I smiled as I picked it up with shaky hands. I rolled my sleeve up and moved my bracelets to reveal my arm, covered in faded scars, some old, some new.

I stroked my most resent cut. I took a deep breath as I guided my razor smoothly across my scars.

I cut my arm several time before I heard the door opening. My eyes widened and I froze.

"Hey C, you've been up here-" Jake cut himself off as he saw my arm. I dropped my razor as I looked at Jake.

His face flashed hurt and worry. He finally snapped out of it and grabbed a towel and rinsed it with warm water.

He took my arm in his hand and he began to gently clean my cuts.

"Why C?" He nearly whispered it, like he was trying to stop himself from crying.

"Because I'm not perfect. I'll never be perfect, not for anyone and because of my past."

"CC, you are perfect."

"No I'm not. I'll never be perfect for anyone and certainly not him!"

"Him? You love someone?" I froze.

"Y-yeah."

"Who is he?"

"You." I muttered. Jake looked at me confused for a seconded, trying to figure out what I've just said, then his eyes widened.
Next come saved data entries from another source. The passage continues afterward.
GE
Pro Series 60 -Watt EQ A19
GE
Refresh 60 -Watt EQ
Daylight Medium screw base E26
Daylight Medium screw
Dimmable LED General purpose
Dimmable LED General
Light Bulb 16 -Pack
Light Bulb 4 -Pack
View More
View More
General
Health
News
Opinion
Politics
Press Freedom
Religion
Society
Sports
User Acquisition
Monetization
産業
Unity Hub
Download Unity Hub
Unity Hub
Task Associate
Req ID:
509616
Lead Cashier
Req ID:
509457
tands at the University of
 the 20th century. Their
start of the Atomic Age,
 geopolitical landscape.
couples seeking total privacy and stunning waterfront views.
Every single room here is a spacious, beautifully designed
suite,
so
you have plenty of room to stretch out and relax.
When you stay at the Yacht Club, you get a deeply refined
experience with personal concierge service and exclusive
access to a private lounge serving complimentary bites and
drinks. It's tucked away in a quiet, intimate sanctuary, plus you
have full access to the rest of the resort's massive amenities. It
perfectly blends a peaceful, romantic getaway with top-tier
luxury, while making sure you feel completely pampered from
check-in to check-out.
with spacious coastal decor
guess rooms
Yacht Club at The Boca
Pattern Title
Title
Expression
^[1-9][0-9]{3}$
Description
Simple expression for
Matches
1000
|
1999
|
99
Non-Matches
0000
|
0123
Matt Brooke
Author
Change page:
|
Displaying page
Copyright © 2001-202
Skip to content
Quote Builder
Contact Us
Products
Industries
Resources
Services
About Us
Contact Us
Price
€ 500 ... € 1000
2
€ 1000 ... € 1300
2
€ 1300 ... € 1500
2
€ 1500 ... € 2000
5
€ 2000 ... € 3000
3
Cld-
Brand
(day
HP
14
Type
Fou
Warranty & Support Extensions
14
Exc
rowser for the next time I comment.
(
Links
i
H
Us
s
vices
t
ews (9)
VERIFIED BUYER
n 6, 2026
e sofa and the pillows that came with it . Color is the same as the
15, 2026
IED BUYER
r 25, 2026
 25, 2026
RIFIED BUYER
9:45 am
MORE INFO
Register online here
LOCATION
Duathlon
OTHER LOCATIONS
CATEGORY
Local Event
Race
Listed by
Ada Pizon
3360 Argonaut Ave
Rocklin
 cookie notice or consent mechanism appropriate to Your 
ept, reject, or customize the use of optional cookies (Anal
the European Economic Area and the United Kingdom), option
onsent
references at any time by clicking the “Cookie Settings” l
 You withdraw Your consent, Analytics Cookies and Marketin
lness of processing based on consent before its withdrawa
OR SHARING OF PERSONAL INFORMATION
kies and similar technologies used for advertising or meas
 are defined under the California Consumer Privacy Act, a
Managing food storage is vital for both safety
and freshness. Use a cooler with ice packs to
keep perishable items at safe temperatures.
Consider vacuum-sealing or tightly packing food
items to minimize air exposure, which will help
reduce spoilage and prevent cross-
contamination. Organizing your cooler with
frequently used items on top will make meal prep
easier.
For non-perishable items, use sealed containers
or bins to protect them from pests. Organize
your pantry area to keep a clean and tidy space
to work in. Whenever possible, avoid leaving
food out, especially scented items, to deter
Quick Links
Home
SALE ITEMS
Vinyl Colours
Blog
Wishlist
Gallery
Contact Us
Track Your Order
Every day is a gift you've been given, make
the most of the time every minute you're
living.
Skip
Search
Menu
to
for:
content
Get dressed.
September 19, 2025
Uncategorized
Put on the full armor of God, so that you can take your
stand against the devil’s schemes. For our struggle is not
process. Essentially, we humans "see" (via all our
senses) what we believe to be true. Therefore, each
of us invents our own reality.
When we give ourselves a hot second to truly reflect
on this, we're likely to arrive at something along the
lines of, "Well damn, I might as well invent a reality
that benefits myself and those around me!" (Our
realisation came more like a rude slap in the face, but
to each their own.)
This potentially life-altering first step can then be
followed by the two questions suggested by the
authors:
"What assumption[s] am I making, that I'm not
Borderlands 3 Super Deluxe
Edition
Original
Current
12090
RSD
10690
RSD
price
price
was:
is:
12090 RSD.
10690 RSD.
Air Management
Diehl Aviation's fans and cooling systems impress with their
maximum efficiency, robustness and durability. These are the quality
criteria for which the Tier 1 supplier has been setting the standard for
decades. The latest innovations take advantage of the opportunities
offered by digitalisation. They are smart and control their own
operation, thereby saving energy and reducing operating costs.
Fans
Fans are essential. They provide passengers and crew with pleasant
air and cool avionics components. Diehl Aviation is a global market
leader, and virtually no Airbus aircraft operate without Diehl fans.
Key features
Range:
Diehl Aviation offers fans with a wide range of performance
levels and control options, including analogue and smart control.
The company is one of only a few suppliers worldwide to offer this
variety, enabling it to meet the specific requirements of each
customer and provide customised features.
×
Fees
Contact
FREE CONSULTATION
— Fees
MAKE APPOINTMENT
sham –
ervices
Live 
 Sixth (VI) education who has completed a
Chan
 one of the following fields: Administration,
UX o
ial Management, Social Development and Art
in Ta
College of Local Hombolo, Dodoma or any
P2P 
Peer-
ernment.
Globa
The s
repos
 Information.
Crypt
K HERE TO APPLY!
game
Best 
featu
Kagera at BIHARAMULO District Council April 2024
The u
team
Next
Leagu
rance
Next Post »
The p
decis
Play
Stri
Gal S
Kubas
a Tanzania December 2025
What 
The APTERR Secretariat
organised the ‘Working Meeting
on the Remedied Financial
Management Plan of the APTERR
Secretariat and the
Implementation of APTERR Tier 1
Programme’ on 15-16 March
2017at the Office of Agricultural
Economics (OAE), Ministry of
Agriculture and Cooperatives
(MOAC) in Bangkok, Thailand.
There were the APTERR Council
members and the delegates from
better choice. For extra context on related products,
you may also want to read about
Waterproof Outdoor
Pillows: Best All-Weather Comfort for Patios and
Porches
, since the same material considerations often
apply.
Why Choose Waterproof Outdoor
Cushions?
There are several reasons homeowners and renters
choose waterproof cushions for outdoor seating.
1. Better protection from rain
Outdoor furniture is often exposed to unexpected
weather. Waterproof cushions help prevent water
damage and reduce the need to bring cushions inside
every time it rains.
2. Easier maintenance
"M-me? You love me?" I looked to the floor.

"How long for?"

"2 years. I understand if you hate me Jake."

"Hate you? Baby, I don't hate you." I looked up at him.

"You don't?"

"Of course not because you wanna know a secret?" I nodded.

"I love you too." My eye widened and my heart rate sped up.

"What about Ella?"

"She's just a back up. She knows I love you, we're just friends."

"B-but the sex.."

"We faked it. We didn't have sex. We just made noises and jumped on the bed a little. CC, I love you! Alot!"

I looked at him in disbelief. I stayed frozen, unable to say anything. Jake put the towel down and grabbed the first aid kit.

He got some bandages out and before he put then on, he grabbed my arm and kissed each individual cut and scar.

My eye started to tear up as he moved onto my other arm. I let my tears fall as he wrapped them up.

He planted a soft and gentle kiss on my arms again before holding my hands and looking at me.

A tear fell and he softly wiped it away with his thumb.

"Don't cry baby."

"I'm sorry. It's just that, I've never felt loved before and what you did, made me feel loved and happy." I smiled softly, a real one this time.

I locked my finger behind his neck as he placed his hands on my hips. We leant in and our lips met.

We shared a slow, yet passionate kiss. Fireworks were going off in my belly. Jake pulled away too soon.

He pressed his forehead against mine and looked in my eyes.

"Be my boyfriend?" I gave him a wide smile as I kissed him again as my response. I pulled away and Jake chuckled.

"I'll take that as a yes?" I blushed and nodded.

"I love you CC."

"I love you too Jake."
♠ ♠ ♠
cuteeee!

Chapter title is; BVB - set the world on fire.